Portuguese town gets country’s first eruv

For the first time in more than half a millennium, an eruv has been constructed in Portugal for the small Jewish community that still lives in the historic town of Belmonte.

Although there are now around just 50 Jews remaining in the town as many others have made aliyah to Israel, Belmonte boasts a beautiful synagogue, a mikveh ritual bath and now a boundary demarcation used by practicing Jews to allow them to carry objects within public spaces on Shabbat.

The expulsion of Jews from Portugal in 1497, subsequent massacres of the Jews there and the Portuguese inquisition which began in 1536 brought Jewish life in the country to a catastrophic end, with tens of thousands of Jews fleeing the country.

But some Jews, despite being forcibly converted to Christianity, preserved their Jewish practices and traditions in secret throughout the intervening centuries.

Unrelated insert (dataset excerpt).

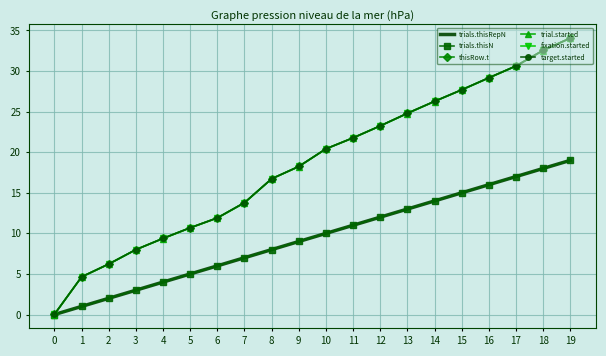

Where is trials.thisN nearest to the value 9?

9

From the end of the 15th century up until the beginning of the 21st century, hundreds of such conversos continued to live in Belmonte, marrying only within their own community of crypto-Jews.

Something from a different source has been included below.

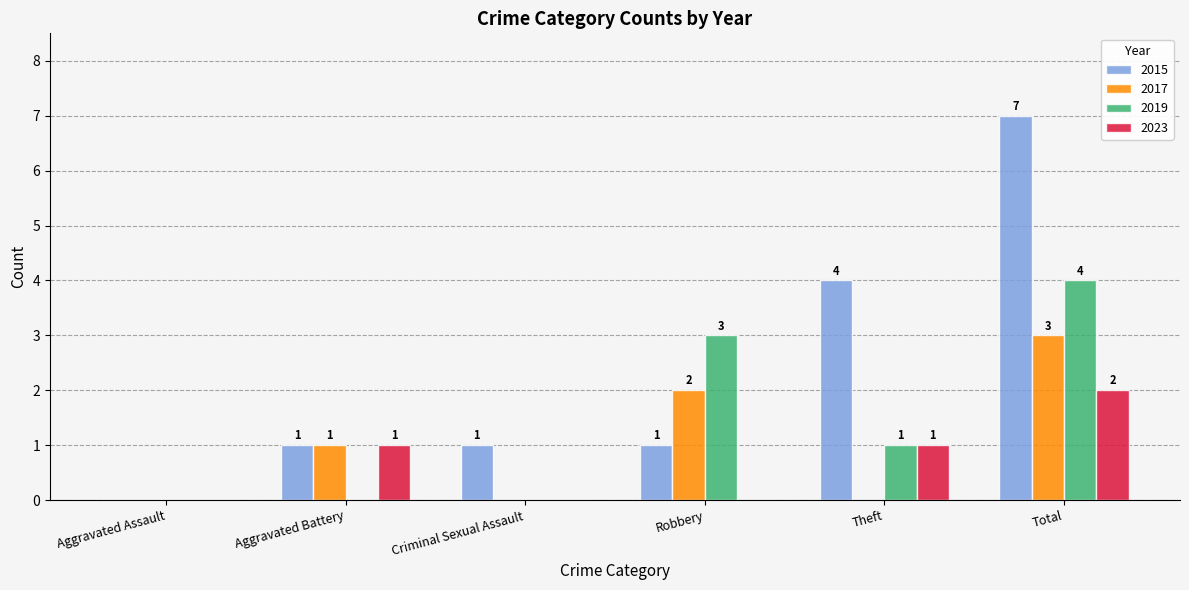

The 2015 series shows 1 at Theft. True or false?

False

Many had originally fled the earlier Spanish inquisition and expulsion of Jews in 1492 and took up residence in Belmonte in eastern Portugal close to the border with Spain.

Rabbi Avraham Franco, who began work as the rabbi of the Belmonte Jewish community in January, worked to gain approval for the eruv from the municipal authority and the town’s mayor, who decided to fund the boundary entirely out of the municipal coffers.

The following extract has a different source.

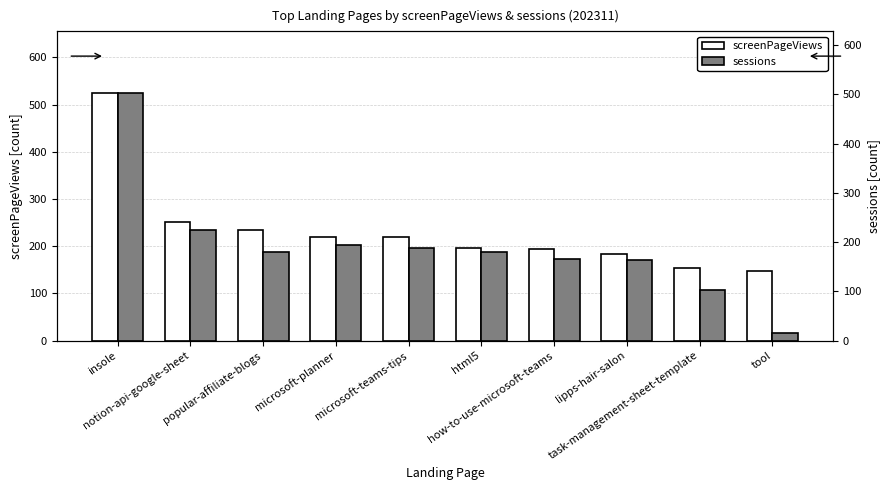

The value of sessions at how-to-use-microsoft-teams is 166. True or false?

True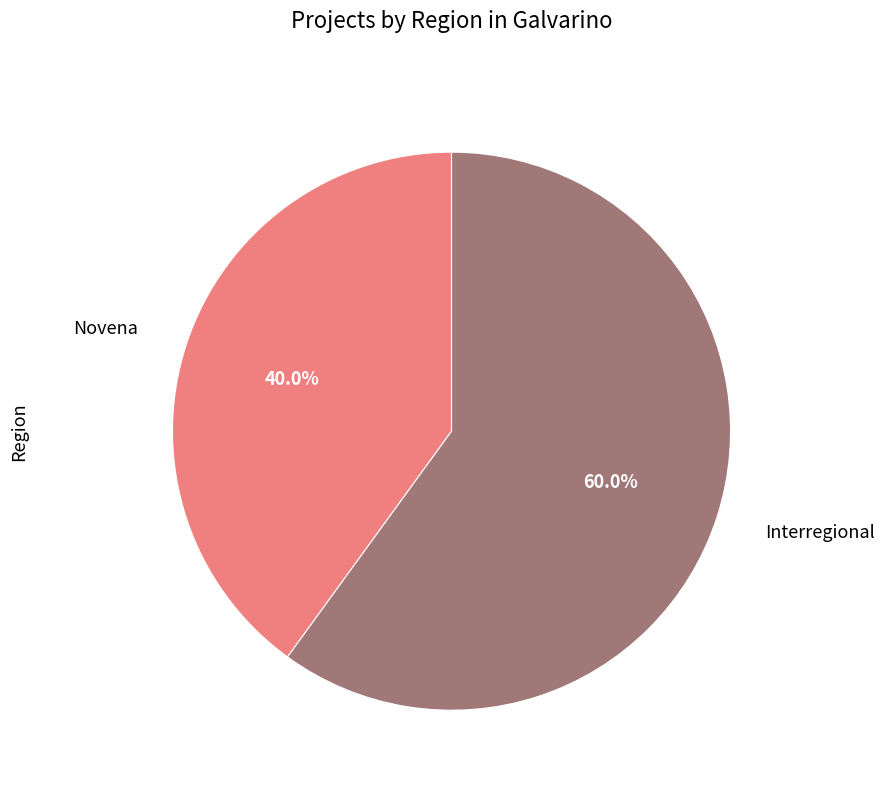

Rank the categories by value from highest to lowest.

Interregional, Novena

“We have succeeded in adding an important Jewish component to the life of the Jewish community of Belmonte,” said Franco, an emissary of the Ohr Torah Stone network. “For the Jews who live here, this is the closing of a full circle. For hundreds of years they had practiced their Judaism in secret, and now they have merited to deepen their connection with their Jewish heritage and the Torah.”